When the electrodes are in place, the electrical activity in that muscle is recorded while the muscle is at rest. Then the technologist or doctor asks you to tighten (contract) the muscle slowly and steadily. This electrical activity is recorded.
The electrode may be moved a number of times to record the activity in different areas of the muscle or in different muscles.
The electrical activity in the muscle is shown as wavy and spiky lines on a video monitor and may also be heard on a loudspeaker as machine gun-like popping sounds when you contract the muscle.
Nerve conduction studies
In this test, several flat metal disc electrodes are attached to your skin with tape or a paste. A shock-emitting electrode is placed directly over the nerve, and a recording electrode is placed over the muscles controlled by that nerve. Several quick electrical pulses are given to the nerve, and the time it takes for the muscle to contract in response to the electrical pulse is recorded. The speed of the response is called the conduction velocity.

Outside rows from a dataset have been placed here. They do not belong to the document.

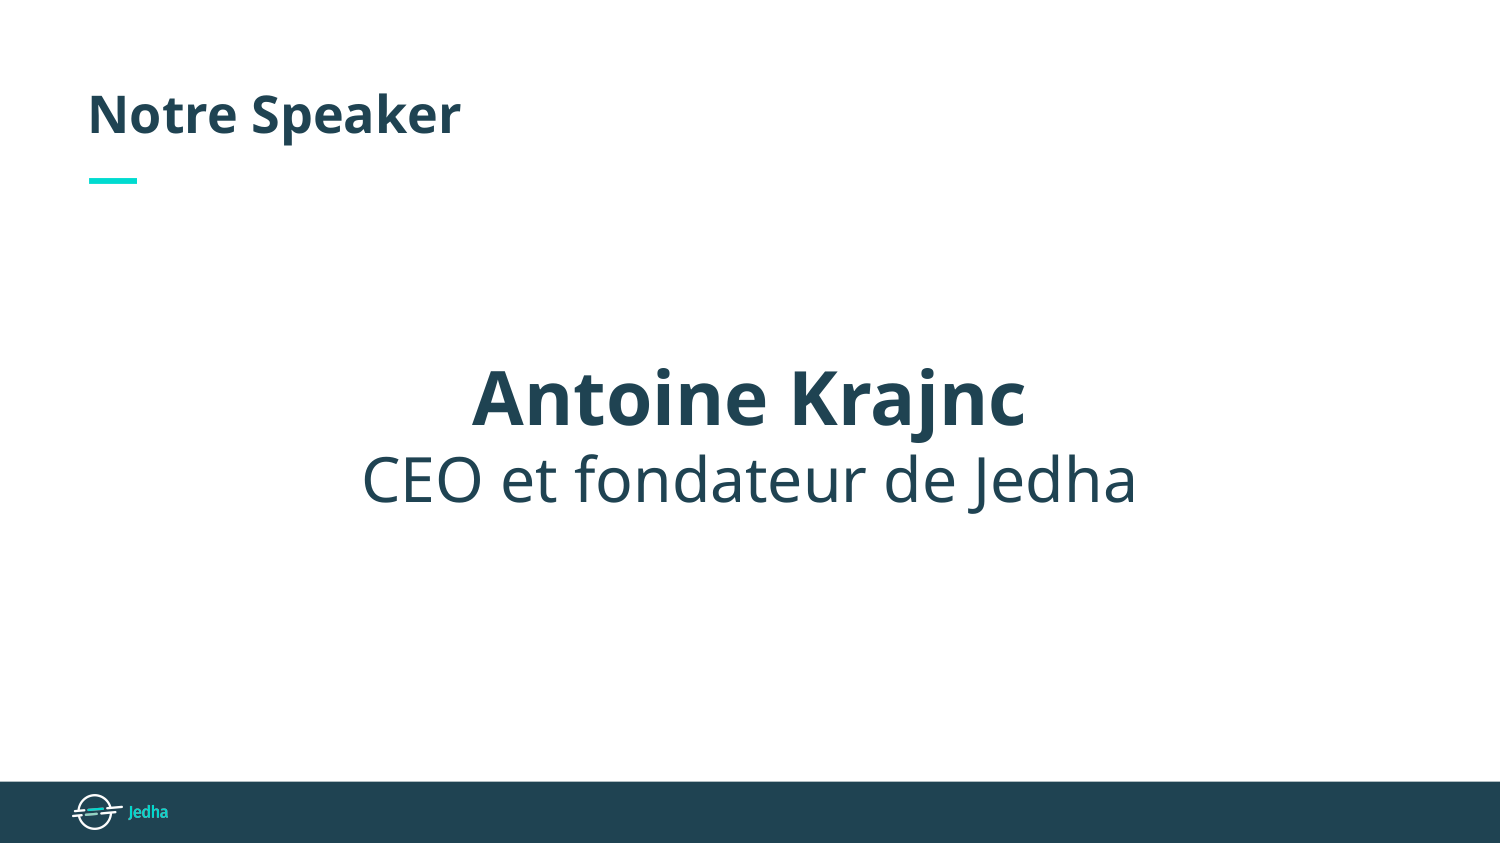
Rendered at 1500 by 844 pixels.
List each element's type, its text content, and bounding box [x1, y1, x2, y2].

text_box [0, 781, 1500, 843]
title Notre Speaker — [72, 66, 945, 154]
title Antoine Krajnc CEO et fondateur de Jedha [148, 335, 1352, 479]
picture [72, 794, 168, 830]
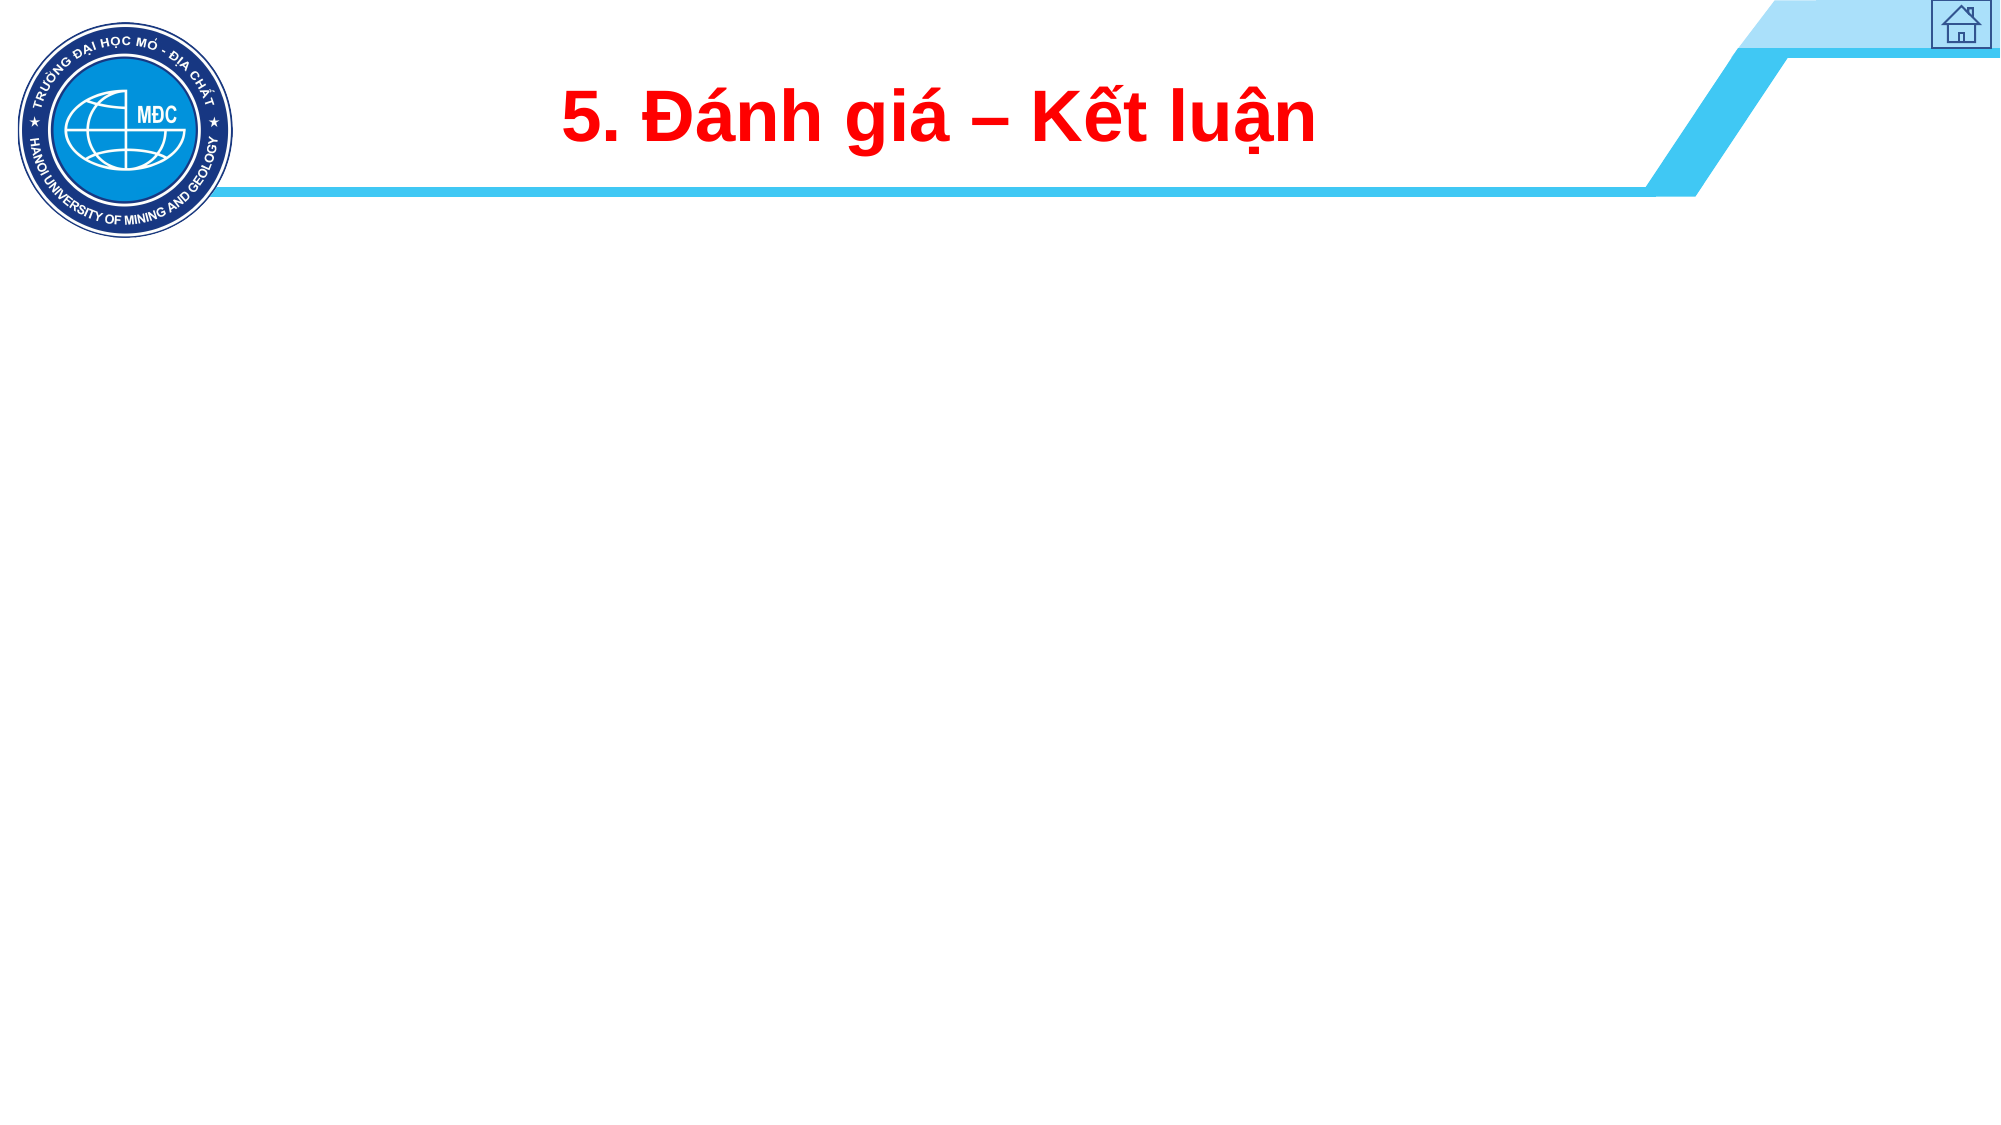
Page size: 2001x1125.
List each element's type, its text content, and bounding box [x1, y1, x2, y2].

DocNeuro told me to bring distractions, so I took Tot to BabiesRUs for a Mehmo (Elmo) and well........
we went home with something else!
So that's the super fun day we had today. Poor Andrew. He screamed his face off during the nerve conduction even though it wasn't painful (Nurse put it on my arm first to show me just how unpainful it was). I believe he was just scared. Here's his reaction to it -
The EMG, on the other hand, was definitely painful - and no I did not take pictures of it. DocNeuro administered that one. My poor little angel just screamed and cried and it broke my heart. Andrew's thigh was purple and knotted up before we even got him redressed.
The nerve conduction showed nothing, so his nerves are all fine. The EMG showed that whatever desease or disorder he has is, for now atleast, only in his upper arms and shoulders. These are the muscles that we already knew were the weakest on him, but hearing that his legs read normal was great news.
Unfortunately we are no closer to a diagnosis yet. There are hundreds of possible causes for his muscle damage including muscular dystrophy, certain enzyme defficiencies, myositis, dozens of different myopathies - seriously HUNDREDS of things can cause his symptoms. We have an EKG scheduled for Thursday, as well as a consult with a Geneticist. If his EKG comes out fine then a muscle biopsy will likely be the next test. If there is damage to his heart, then the testing will go a whole different direction.
On top of all this, Little has to have hernia surgery! This poor baby boy just can't seem to catch a break. Fortunately Vanderbilt is wonderful at coordinating care and DocNuero said that we can most likely take the muscle biopsies at the same time as his surgery with the Urologist.
Please keep us all in your prayers - this is just a nightmare. I want each one of you to praise God in His graciousness for giving you healthy children. I don't ever, EVER want you to know what this feels like. We've been told Andrew's condition could be terminal, could be a simple fix with a daily pill, may be a lifelong struggle, or may just be a small hurdle in what will otherwise be a long and healthy life. The wait to find out what it will be is absolute torture. Rosie, Jessica, and the rest of you with your own medically challenged kiddos - you're in my prayers.